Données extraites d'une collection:
········
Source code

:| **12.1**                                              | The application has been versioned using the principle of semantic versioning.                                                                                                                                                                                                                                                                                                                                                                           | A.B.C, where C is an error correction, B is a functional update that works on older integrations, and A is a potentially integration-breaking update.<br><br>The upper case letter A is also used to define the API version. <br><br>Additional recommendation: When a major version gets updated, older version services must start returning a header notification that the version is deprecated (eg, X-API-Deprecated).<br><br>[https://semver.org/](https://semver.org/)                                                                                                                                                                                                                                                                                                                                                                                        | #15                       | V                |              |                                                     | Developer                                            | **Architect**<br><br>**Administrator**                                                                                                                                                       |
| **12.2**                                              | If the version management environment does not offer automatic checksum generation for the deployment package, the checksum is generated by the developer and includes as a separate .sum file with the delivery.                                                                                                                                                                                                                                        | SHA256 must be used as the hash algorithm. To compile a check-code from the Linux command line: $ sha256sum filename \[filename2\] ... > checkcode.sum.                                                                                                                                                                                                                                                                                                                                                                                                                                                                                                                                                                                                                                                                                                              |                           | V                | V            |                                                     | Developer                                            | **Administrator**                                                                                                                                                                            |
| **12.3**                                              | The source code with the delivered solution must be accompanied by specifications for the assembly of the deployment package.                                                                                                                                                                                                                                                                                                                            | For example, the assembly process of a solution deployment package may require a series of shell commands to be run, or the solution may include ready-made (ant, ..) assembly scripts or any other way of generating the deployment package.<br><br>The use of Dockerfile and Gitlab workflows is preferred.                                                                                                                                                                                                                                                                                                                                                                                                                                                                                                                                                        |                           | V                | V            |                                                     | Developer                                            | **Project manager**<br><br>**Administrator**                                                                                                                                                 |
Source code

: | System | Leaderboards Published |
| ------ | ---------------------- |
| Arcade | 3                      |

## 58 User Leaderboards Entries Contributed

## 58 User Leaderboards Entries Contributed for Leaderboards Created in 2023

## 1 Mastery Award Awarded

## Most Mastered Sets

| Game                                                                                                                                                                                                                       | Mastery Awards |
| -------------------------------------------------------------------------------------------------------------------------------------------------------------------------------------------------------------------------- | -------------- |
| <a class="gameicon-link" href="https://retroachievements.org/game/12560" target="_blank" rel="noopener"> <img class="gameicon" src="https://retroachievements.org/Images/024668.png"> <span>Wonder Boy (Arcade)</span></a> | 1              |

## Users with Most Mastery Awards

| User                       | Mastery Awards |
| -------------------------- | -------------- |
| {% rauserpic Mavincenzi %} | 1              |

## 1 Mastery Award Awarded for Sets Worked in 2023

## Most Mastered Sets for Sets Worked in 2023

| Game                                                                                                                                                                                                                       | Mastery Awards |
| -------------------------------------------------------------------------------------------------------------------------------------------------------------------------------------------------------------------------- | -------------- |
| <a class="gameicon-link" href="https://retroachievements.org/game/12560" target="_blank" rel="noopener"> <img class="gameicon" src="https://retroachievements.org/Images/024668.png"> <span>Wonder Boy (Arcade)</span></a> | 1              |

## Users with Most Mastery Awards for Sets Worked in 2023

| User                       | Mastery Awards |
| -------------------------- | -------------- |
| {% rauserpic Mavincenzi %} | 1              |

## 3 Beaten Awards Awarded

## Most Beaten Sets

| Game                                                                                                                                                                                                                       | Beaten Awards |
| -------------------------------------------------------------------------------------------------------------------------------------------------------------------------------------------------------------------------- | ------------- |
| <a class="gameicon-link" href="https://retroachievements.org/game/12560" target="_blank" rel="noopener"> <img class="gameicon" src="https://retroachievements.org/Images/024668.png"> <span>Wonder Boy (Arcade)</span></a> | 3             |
········
CONSIGNE: Filtrez les données ci-dessus en recopiant chaque ligne qui contient le mot « Mastery ».

CORRIGÉ:
## 1 Mastery Award Awarded
| Game                                                                                                                                                                                                                       | Mastery Awards |
## Users with Most Mastery Awards
| User                       | Mastery Awards |
## 1 Mastery Award Awarded for Sets Worked in 2023
| Game                                                                                                                                                                                                                       | Mastery Awards |
## Users with Most Mastery Awards for Sets Worked in 2023
| User                       | Mastery Awards |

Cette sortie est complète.